*** Opening EXCERPTED PASSAGE ***
Monday, Feb. 15, 1954

IGHUGS

While shoppers at Omaha's Hinky Dinky supermarket stared in some amazement one morning last week, six purposeful housewives, members of the local women's club, invaded the store in squad formation, loaded three wire pushcarts with groceries, and then posed with the collection for the benefit of news photographers. In Chicago's Morgan Park neighborhood, 17 of her club women gathered for a similar rite around $1,265 worth of furniture. The pushcarts full of food were symbolic of hidden and direct taxes extracted from an average paycheck each year--enough to buy groceries for a family of four for ten months; the pile of tables and chairs represented the tax drain on an average Morgan Park family in 1953.

In both cases, the ladies were acting as "grass roots" members of an oddly named new organization called IGHUGS. The movement had its start a year ago when a group of Quaker Oats Co. officials* started an organization entitled IGHAT (I'm Gonna Holler About Taxes), mostly to acquaint workers in its 22 plants with the high cost of Government. A fortnight ago, IGHAT's originators and new confederates from other corporations unveiled IGHUGS (I'm Gonna Howl 'bout Unneccessary Government Spending) as a successor to the original movement.

IGHUGS, said the spokesmen gathered in the plush, paneled Chicago directors' room of the International Harvester Co., is already backed by the American Medical Association, Avco Manufacturing Corp., General Electric and Sears, Roebuck as well as Quaker Oats, International Harvester and the General Federation of Women's Clubs. U.S. farm organizations have been invited into the act, although thus far with little reaction. By spring, if the hopes of IGHUG's high command come to fruition, 15,000 women's clubs will be dramatizing the words of Founder John McCaffrey, president of International Harvester: "Government, like any good household, must live within its means."

* Not including Donold Lourie, Quaker Oats president until shortly before then, and now Under Secretary of State; R. Douglas Stuart, then vice chairman, and now Ambassador to Canada; or Milton Eisenhower, the President's brother, who was then a director.
*** Closing EXCERPTED PASSAGE ***
# WHAT IS EXPECTED:
Please write out the entire IGHUGS article word for word.
*** Opening DATA EXCERPTS ***
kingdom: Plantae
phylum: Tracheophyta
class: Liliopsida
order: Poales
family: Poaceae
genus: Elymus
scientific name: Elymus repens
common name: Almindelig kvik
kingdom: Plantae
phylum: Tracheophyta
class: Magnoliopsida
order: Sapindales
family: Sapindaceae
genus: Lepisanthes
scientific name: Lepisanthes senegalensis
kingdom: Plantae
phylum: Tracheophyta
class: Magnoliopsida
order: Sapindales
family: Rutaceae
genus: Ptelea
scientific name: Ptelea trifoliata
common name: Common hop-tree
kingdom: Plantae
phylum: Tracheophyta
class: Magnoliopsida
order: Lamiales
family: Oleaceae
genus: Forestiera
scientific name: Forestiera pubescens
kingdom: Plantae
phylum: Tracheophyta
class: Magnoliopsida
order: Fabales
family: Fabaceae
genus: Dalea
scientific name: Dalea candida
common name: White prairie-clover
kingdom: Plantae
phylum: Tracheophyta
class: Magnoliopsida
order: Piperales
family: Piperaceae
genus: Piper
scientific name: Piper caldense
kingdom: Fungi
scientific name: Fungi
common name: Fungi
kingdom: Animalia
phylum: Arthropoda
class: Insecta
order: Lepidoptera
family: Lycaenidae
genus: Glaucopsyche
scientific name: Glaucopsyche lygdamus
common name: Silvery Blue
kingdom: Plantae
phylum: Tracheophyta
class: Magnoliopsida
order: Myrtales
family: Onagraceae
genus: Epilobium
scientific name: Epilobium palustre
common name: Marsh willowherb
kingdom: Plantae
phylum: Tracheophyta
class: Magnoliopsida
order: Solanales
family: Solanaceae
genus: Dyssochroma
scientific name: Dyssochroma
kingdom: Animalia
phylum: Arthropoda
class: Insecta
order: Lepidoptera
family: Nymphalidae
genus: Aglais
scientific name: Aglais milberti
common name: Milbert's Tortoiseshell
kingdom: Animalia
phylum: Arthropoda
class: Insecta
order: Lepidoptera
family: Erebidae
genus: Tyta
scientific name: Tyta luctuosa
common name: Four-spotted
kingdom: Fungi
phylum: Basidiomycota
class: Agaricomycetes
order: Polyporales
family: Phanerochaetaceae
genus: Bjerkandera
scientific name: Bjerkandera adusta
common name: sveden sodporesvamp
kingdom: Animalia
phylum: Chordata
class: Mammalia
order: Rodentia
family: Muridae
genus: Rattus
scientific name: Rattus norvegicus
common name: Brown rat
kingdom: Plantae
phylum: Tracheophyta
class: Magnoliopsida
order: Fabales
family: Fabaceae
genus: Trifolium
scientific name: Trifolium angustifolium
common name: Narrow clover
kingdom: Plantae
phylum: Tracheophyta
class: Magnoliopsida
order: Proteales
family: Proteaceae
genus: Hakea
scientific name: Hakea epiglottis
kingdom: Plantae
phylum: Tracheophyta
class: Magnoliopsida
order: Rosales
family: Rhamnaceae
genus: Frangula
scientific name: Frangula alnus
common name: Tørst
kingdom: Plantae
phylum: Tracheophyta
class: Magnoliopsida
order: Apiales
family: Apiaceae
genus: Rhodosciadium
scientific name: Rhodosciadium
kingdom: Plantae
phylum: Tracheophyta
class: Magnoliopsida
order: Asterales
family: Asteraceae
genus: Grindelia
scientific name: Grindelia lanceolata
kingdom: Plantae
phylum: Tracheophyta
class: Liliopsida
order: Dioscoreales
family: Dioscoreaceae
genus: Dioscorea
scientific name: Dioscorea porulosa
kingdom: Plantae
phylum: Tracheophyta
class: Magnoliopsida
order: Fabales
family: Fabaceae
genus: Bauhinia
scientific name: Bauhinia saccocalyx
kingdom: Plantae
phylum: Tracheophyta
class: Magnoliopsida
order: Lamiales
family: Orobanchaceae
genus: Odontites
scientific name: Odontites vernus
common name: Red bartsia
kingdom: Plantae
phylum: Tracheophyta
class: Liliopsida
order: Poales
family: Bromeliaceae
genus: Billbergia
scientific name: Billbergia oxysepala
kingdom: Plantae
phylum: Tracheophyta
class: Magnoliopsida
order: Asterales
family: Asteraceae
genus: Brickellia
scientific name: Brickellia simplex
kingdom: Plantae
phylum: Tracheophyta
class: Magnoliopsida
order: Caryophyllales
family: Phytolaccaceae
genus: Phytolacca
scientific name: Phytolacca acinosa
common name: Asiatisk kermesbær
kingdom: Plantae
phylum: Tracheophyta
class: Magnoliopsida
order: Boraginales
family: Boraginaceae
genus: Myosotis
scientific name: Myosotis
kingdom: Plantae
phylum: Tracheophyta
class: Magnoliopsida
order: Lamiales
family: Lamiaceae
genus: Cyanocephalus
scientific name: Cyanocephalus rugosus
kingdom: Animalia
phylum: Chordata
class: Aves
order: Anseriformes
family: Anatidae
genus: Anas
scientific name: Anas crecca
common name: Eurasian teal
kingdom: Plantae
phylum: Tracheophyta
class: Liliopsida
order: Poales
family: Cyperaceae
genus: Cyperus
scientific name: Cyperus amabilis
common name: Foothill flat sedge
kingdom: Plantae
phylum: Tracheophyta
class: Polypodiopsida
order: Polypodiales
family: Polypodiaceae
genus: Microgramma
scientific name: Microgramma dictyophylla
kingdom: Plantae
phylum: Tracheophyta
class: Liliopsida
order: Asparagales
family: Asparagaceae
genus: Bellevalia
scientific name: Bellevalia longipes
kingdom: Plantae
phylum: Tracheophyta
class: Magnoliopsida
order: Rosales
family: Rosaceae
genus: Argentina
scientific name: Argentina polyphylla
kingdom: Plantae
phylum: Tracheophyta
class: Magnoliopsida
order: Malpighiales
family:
*** Closing DATA EXCERPTS ***
# ANSWER SECTION:
Monday, Feb. 15, 1954

IGHUGS

While shoppers at Omaha's Hinky Dinky supermarket stared in some amazement one morning last week, six purposeful housewives, members of the local women's club, invaded the store in squad formation, loaded three wire pushcarts with groceries, and then posed with the collection for the benefit of news photographers. In Chicago's Morgan Park neighborhood, 17 of her club women gathered for a similar rite around $1,265 worth of furniture. The pushcarts full of food were symbolic of hidden and direct taxes extracted from an average paycheck each year--enough to buy groceries for a family of four for ten months; the pile of tables and chairs represented the tax drain on an average Morgan Park family in 1953.

In both cases, the ladies were acting as "grass roots" members of an oddly named new organization called IGHUGS. The movement had its start a year ago when a group of Quaker Oats Co. officials* started an organization entitled IGHAT (I'm Gonna Holler About Taxes), mostly to acquaint workers in its 22 plants with the high cost of Government. A fortnight ago, IGHAT's originators and new confederates from other corporations unveiled IGHUGS (I'm Gonna Howl 'bout Unneccessary Government Spending) as a successor to the original movement.

IGHUGS, said the spokesmen gathered in the plush, paneled Chicago directors' room of the International Harvester Co., is already backed by the American Medical Association, Avco Manufacturing Corp., General Electric and Sears, Roebuck as well as Quaker Oats, International Harvester and the General Federation of Women's Clubs. U.S. farm organizations have been invited into the act, although thus far with little reaction. By spring, if the hopes of IGHUG's high command come to fruition, 15,000 women's clubs will be dramatizing the words of Founder John McCaffrey, president of International Harvester: "Government, like any good household, must live within its means."

* Not including Donold Lourie, Quaker Oats president until shortly before then, and now Under Secretary of State; R. Douglas Stuart, then vice chairman, and now Ambassador to Canada; or Milton Eisenhower, the President's brother, who was then a director.